This review of Only An Alligator (Accomplice Book 1) by Steve Aylett was written in 2001 for the website Infinity Plus.
I also reviewed Accomplice Book 2, The Velocity Gospel.
Victor Gollancz, 2001, £9.99, 135pp, ISBN 0-57506-906-6
Except for Steve Aylett’s wonderful article on The Caterer, a cult ‘70s comic that tragically happens to have never existed, Only An Alligator is my first exposure to the man and his work.
Having now been completely exposed I can tell you that any synopsis of events therein will necessarily be haphazard and completely inadequate, but such things are kind of expected in a book review,s so…
Barny Juno lives in Accomplice, a smallish town on the shores of the Baffling Ocean and the edge of Bloody Canyon (according to the map in the front).
You won’t be surprised to learn that Accomplice has not existed previously, does not exist now and is unlikely ever to exist in the future; in fact, it’s nothing but a bizarrely realised figment of the author’s imagination! Where, then, does it come from? And why?
I was actually going to write this review in an imitation of Aylett’s occasionally hilarious Surrealese, but we reviewers (most of us, anyway) have to stray at least occasionally into seriousness and consistency or else we don’t get invited back. It’s a problem, I don’t mind telling you, especially for a bloody-minded book like Only An Alligator.
Stuff occurs in this book, stuff that doesn’t occur anywhere else in literature. Is that for the best? Well, probably.

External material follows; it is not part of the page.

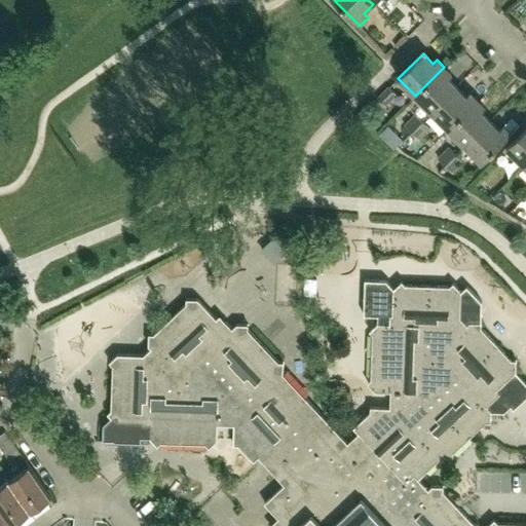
[(431,113),(457,87),(448,78),(452,75),(444,67),(415,96),(431,113)]
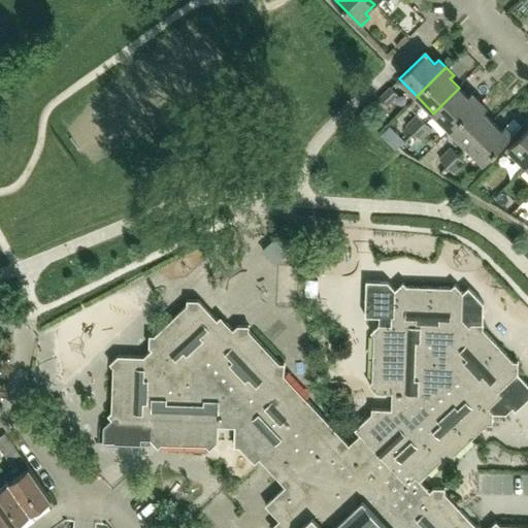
[(387,105),(398,95),(391,88),(380,98),(387,105)]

OK, so Barny Juno lives in Accomplice, a smallish town on the shores of the Baffling Ocean and the edge of Bloody Canyon. Upon falling down a creepchannel he rescues an alligator trapped there. His appropriation of this unfortunate beast catches the eye of Sweeney, Lord of Hell, alternately raising demonic ire and bafflement with Barny’s idiot savant attitude to life.
Where does it all lead? Nowhere, as far as I can tell; but Aylett’s prose is often quite funny and occasionally hilarious. Will that do you?
I do like the fact that you have to pay attention when reading Only An Alligator, since the little everyday rational variety of sense you normally expect from a novel is heavily lathered with almost-not-quite-well-maybe-or-maybe-not-who-knows?-not-me surrealistic wordplay.
There’s that S-word again. Only An Alligator is a surreal novel in my book, there’s no escaping it.
The sense in the narrative is of the short-term variety, seldom lasting much beyond individual paragraphs or even sentences. Of course, that could be frustrating or simply tiresome if Only An Alligator were much longer than 135 pages. Fortunately Aylett – humorous, imaginative and inventive with his words like few others writing today that I’m aware of – keeps at bay the frustration that reading surrealistic writing usually entails.
OK, he’s not quite Borges but he’s quite different and he’s quite funny and I quite liked this.